Friday, 22 February 2019

Locoweed



            On Thursday I did a little more research for my essay on Mary Shelley’s Frankenstein. I read some more of Gretchen Henderson’s Ugliness: a Cultural History. She’s a very good writer and I like how her epigraph is a quote from Frank Zappa’s “What Is the Ugliest Part of Your Body?”
            I re-read another chapter of Frankenstein. I’ve noted that Victor believes that how people appear on the surface reflects how they are inside.
            I started working on a new poem based on an online argument I had over a year ago with a Nazi who’d been at the Charlottesville Unite the Right rally. I spent two hours on it but it’ll take another two or more to start pulling it together into a poem.
            At 20:00 I put a potato on the stove to boil and then I headed down to Freshco to buy yogourt and grapes.
            On my way out of the supermarket a cyclist was standing there with his bike and blasting electronic dance music.
            When I got home I had just enough time to heat a chicken leg and some gravy for dinner.
            I watched an episode of Rawhide. The concept of adventures occurring on a trail drive is a lot less formulaic that town based western stories involving lawmen.
            A new and young drover named Roy discovers a dead man hanging by his feet and branded with an “S”. A new and more experienced recruit named Rivera, who is familiar with this particular territory, says that the “S” is the mark of a powerful bandit named Sanchez. The men begin to notice riders all around them. Roy sees Rivera gathering a certain weed near the grave they dug for the hanged man. He takes some himself and asks Rowdy about it. Rowdy says it’s coyote weed and that he shouldn’t be carrying it around because it’s deadly to cows and humans. Roy passes on that warning to Rivera, who explains that he has a wound and he uses a Mexican recipe for a poultice that calls for coyote weed. Rivera secretly ties a bandana to a tree that can be seen from the hills. A little later Roy falls from his horse and twists his ankle. Gil yells at him for not checking his equipment because it was clear that his saddle was not fully secured. It isn’t mentioned but it seems obvious that Rivera sabotaged Roy's saddle. That night lightning is spooking the cattle and so the men have to go out on their horses and calm the herd. Roy is supposed to stay off his feet and just help Wishbone for a couple of days but he disobeys orders and mounts up to go and help calm the cattle. He gets cornered by a panicking section of cows and calls out for help but Gil needs to save the herd. Roy falls from his horse and is trampled to death. For most of the rest of the story Rowdy is pissed off at Gil for caring more about cattle than people. That night after eating Wishbone’s stew, most of the men get seriously sick. Gil recognizes the symptoms as those from coyote weed poisoning. He says everyone has to be searched and then suddenly Rivera says he’s going for water. Gil tells Rowdy to gather everyone’s saddlebags but on a hunch Rowdy follows Rivera ad finds him trying to get away. They have a long fight until Gil arrives. Rivera is tied to a wagon wheel. Sanchez and his men are waiting in the hills for the drovers to drop from the poison so they can sweep in and steal the herd. Wishbone sends Mushy out for the herbs he needs to concoct an antidote. He asks for white horse nettle, silver leaf, nightshade and black henbane.

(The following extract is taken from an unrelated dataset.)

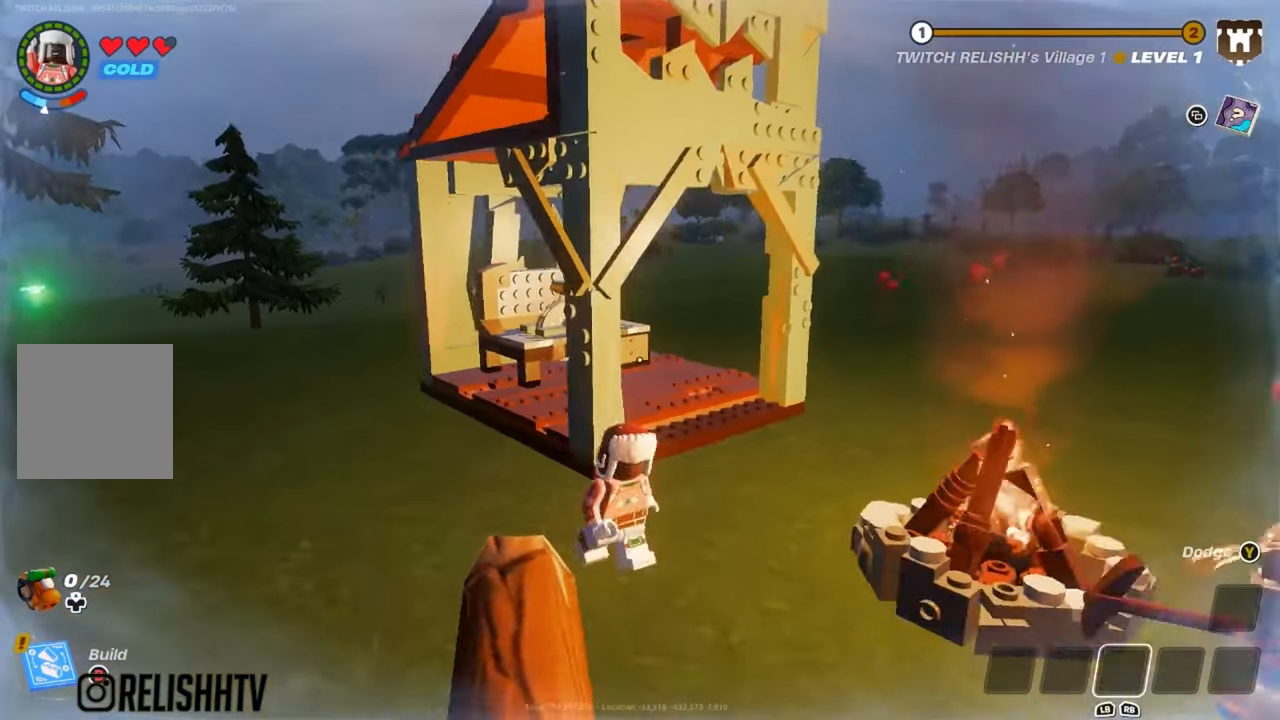
{"buttons": [], "left_stick": "up-right", "right_stick": "center", "events": [[33, "left_stick", "right"], [233, "left_stick", "up-right"]]}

I think most of those are all forms of deadly nightshade.
            All the men are forced to drink the antidote, except that one keeps spitting it out and dies. While the men are recovering Gil insists that the men pretend not to be sick in order to fool Sanchez. Then he tells them all to go and pretend to collapse by the watering hole and to wait until Sanchez and his men are three meters away before they fire. Meanwhile Rivera gets away and Gil goes after him. Sanchez is coming and the men want to help Gil but Rowdy orders them to stay put. They do so and when the shooting begins they have the advantage. When it’s all over they think Gil has died and blame Rowdy for sacrificing him but Gil emerges alive. I guess it's some sort of lesson but I don’t buy that it ties in with the incident of Roy’s death. Rowdy wasn’t just saving the herd but all the men that would have been cut down if they’d gone to save Gil.
I can’t find any reference to coyote weed but it’s probably what is commonly called locoweed, which is also poisonous. There is no antidote for locoweed so it seems that Wishbone’s recipe was fictional.